TASK PROMPT: Reproduce every line of the entries below word for word.

EXERCISE INPUT:
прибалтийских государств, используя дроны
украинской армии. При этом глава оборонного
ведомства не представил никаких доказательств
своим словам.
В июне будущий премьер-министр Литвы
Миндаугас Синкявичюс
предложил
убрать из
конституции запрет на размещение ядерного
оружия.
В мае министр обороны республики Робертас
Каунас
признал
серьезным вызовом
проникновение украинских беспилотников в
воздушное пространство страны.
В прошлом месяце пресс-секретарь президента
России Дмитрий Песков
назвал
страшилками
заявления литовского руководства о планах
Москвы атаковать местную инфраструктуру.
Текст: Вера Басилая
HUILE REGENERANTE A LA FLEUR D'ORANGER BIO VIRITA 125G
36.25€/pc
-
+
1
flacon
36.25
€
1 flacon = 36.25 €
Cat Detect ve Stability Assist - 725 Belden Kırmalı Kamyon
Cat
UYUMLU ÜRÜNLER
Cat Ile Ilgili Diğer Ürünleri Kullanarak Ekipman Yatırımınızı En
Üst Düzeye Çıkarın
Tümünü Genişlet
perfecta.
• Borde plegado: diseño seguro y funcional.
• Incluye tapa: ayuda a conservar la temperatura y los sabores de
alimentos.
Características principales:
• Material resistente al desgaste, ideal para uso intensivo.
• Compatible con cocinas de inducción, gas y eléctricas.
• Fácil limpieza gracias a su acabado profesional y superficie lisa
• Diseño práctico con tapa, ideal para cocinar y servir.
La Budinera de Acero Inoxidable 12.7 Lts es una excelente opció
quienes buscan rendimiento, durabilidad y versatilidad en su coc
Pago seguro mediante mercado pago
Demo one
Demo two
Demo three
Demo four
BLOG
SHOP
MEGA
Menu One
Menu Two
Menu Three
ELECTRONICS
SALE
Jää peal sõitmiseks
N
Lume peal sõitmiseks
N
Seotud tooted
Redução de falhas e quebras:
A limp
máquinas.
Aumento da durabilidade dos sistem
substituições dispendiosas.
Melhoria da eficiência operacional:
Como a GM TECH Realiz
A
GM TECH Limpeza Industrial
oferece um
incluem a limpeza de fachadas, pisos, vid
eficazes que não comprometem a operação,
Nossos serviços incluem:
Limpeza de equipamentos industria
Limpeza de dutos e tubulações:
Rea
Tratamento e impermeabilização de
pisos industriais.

RESULT:
прибалтийских государств, используя дроны
украинской армии. При этом глава оборонного
ведомства не представил никаких доказательств
своим словам.
В июне будущий премьер-министр Литвы
Миндаугас Синкявичюс
предложил
убрать из
конституции запрет на размещение ядерного
оружия.
В мае министр обороны республики Робертас
Каунас
признал
серьезным вызовом
проникновение украинских беспилотников в
воздушное пространство страны.
В прошлом месяце пресс-секретарь президента
России Дмитрий Песков
назвал
страшилками
заявления литовского руководства о планах
Москвы атаковать местную инфраструктуру.
Текст: Вера Басилая
HUILE REGENERANTE A LA FLEUR D'ORANGER BIO VIRITA 125G
36.25€/pc
-
+
1
flacon
36.25
€
1 flacon = 36.25 €
Cat Detect ve Stability Assist - 725 Belden Kırmalı Kamyon
Cat
UYUMLU ÜRÜNLER
Cat Ile Ilgili Diğer Ürünleri Kullanarak Ekipman Yatırımınızı En
Üst Düzeye Çıkarın
Tümünü Genişlet
perfecta.
• Borde plegado: diseño seguro y funcional.
• Incluye tapa: ayuda a conservar la temperatura y los sabores de
alimentos.
Características principales:
• Material resistente al desgaste, ideal para uso intensivo.
• Compatible con cocinas de inducción, gas y eléctricas.
• Fácil limpieza gracias a su acabado profesional y superficie lisa
• Diseño práctico con tapa, ideal para cocinar y servir.
La Budinera de Acero Inoxidable 12.7 Lts es una excelente opció
quienes buscan rendimiento, durabilidad y versatilidad en su coc
Pago seguro mediante mercado pago
Demo one
Demo two
Demo three
Demo four
BLOG
SHOP
MEGA
Menu One
Menu Two
Menu Three
ELECTRONICS
SALE
Jää peal sõitmiseks
N
Lume peal sõitmiseks
N
Seotud tooted
Redução de falhas e quebras:
A limp
máquinas.
Aumento da durabilidade dos sistem
substituições dispendiosas.
Melhoria da eficiência operacional:
Como a GM TECH Realiz
A
GM TECH Limpeza Industrial
oferece um
incluem a limpeza de fachadas, pisos, vid
eficazes que não comprometem a operação,
Nossos serviços incluem:
Limpeza de equipamentos industria
Limpeza de dutos e tubulações:
Rea
Tratamento e impermeabilização de
pisos industriais.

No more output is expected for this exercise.